The report includes charts, tables, and maps showing these changes, and provides a similar analysis of the changes affecting cash advances on credit cards or other open-end lines of credit, which are often governed by different state laws.
These and other developments since 2015 are detailed in this report. The report concludes with tips for consumers and recommendations for the states.
Recommendations
With respect to state laws that affect the interest rates or fees that can be charged for consumer loans, states should:
Examine consumer lending bills carefully. Predatory lenders often propose bills that obscure the high cost of the loans the bill would authorize. For example, the flex loan bill that Tennessee passed in 2014 facially allows just a 24% interest rate but, in fact, the APR is 279%. Get a calculation of the full APR, including all interest, all fees, and all other charges, and reject the bill if it is over 36%.

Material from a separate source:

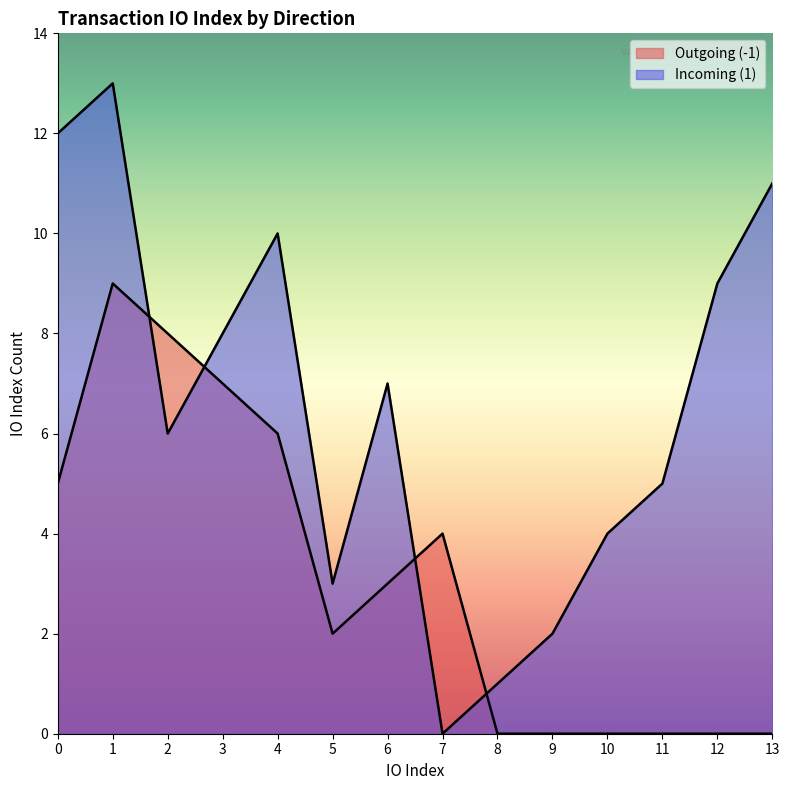

Reading left to right, list all the values displayed in this chart.

Outgoing (-1): 0=5	1=9	2=8	3=7	4=6	5=2	6=3	7=4	8=0	9=0	10=0	11=0	12=0	13=0
Incoming (1): 0=12	1=13	2=6	3=8	4=10	5=3	6=7	7=0	8=1	9=2	10=4	11=5	12=9	13=11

Place clear, loophole-free caps on interest rates for both installment loans and open-end credit, in addition to closed-end, short-term payday and car title loans. A maximum APR of 36% is appropriate for smaller loans, such as those of $1000 or less, with a lower rate for larger loans.
Prohibit or strictly limit loan fees in order to prevent fees from being used to undermine the interest rate cap and acting as an incentive for loan flipping.
Ban the sale of credit insurance and other add-on products, which primarily benefit the lender and increase the cost of credit.
In addition, states should make sure that their installment loan laws address other potential abuses, including:
Require lenders to evaluate the borrower's ability to repay any credit that is extended--including an analysis of the borrower's income and expenses. States should, however, be wary of proposals to enact weak ability-to-repay requirements that merely act as window dressing for high-cost loans.
Prohibit devices, such as security interests in household goods and post-dated checks that coerce repayment of unaffordable loans.
Require full and fair proportionate rebates of all up-front loan charges when loans are refinanced or paid off early.